BEGIN Records provided
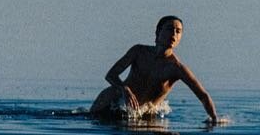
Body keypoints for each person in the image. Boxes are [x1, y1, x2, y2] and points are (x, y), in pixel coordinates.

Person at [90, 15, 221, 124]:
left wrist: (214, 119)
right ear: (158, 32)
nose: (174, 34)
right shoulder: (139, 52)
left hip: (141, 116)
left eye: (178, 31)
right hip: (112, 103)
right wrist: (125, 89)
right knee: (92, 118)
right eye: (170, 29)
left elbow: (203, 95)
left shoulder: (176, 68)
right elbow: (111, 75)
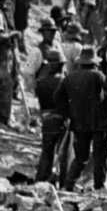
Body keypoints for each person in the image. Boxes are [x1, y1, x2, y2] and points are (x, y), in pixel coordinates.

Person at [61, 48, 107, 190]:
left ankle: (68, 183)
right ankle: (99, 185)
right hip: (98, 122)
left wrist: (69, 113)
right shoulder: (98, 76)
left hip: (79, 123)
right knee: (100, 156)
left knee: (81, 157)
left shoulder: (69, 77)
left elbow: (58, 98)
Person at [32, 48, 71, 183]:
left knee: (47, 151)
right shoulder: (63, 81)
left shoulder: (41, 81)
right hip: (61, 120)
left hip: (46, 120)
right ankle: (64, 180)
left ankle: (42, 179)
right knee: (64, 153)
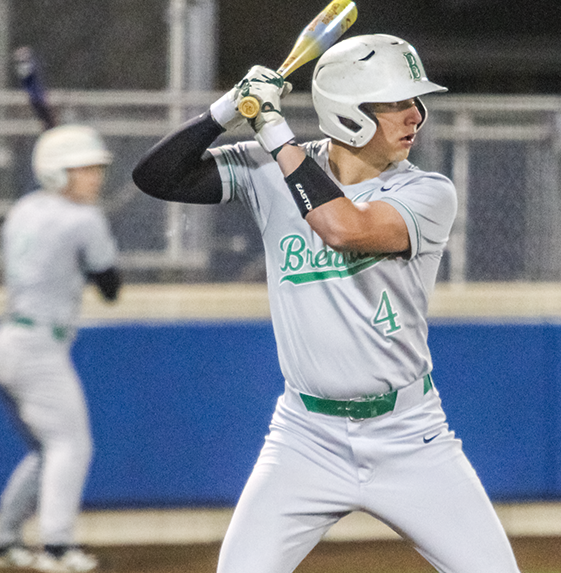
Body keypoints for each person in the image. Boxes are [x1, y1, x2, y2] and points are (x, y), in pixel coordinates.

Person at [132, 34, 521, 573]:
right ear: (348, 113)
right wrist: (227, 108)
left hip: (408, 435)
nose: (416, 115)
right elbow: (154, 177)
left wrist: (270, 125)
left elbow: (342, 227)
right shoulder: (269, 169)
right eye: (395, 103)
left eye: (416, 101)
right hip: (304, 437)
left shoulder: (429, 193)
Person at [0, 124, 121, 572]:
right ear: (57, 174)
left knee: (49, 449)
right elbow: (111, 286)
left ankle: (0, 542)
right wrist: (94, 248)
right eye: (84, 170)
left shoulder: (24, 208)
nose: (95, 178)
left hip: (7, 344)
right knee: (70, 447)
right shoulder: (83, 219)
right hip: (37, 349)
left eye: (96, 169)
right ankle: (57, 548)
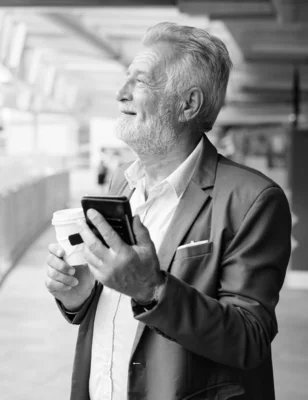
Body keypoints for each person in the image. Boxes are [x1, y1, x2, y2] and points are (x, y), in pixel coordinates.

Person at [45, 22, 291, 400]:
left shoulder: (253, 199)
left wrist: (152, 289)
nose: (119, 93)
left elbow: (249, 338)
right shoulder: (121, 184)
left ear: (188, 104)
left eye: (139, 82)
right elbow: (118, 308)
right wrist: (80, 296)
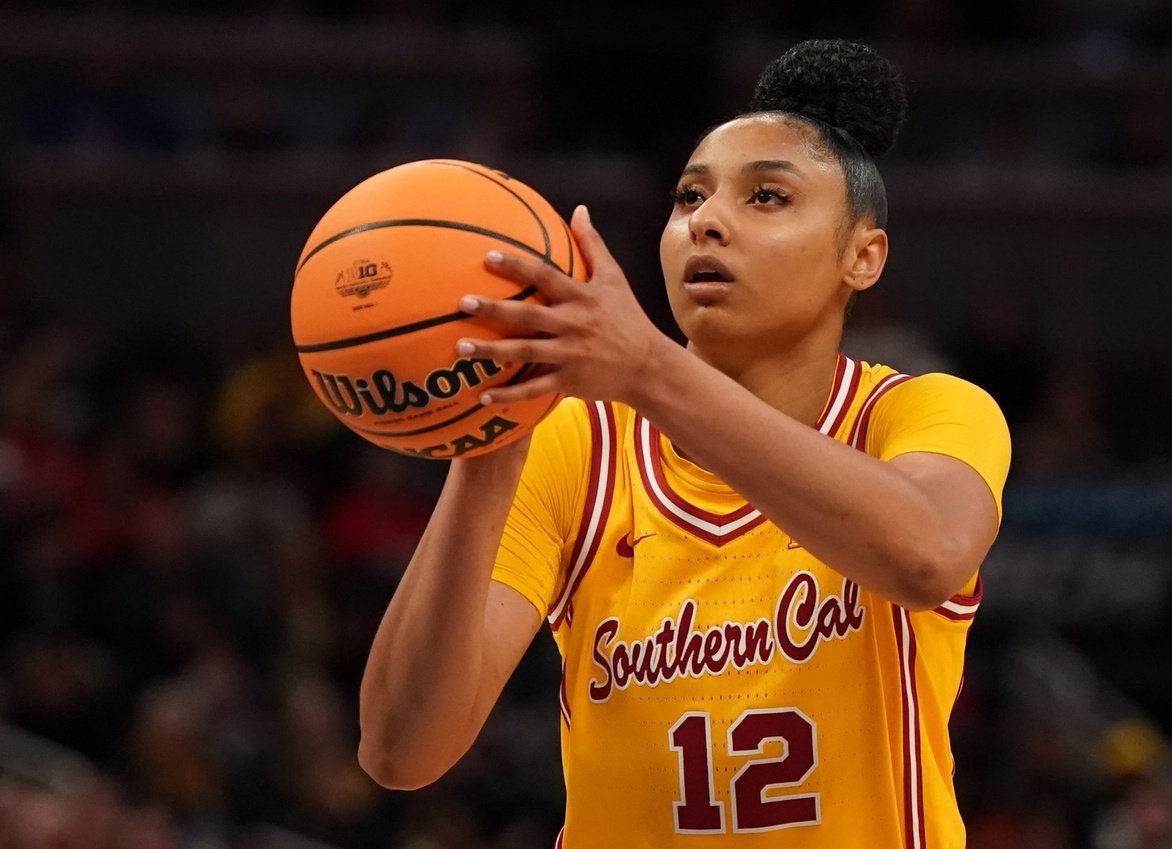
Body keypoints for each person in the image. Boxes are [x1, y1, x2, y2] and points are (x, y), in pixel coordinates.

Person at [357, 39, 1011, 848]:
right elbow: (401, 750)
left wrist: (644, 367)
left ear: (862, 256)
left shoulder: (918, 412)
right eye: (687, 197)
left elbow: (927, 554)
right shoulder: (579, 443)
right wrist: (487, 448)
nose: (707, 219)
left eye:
END Records provided
Count the lines above that contain the word "elbow". Write only the number.

** Output of the exercise **
10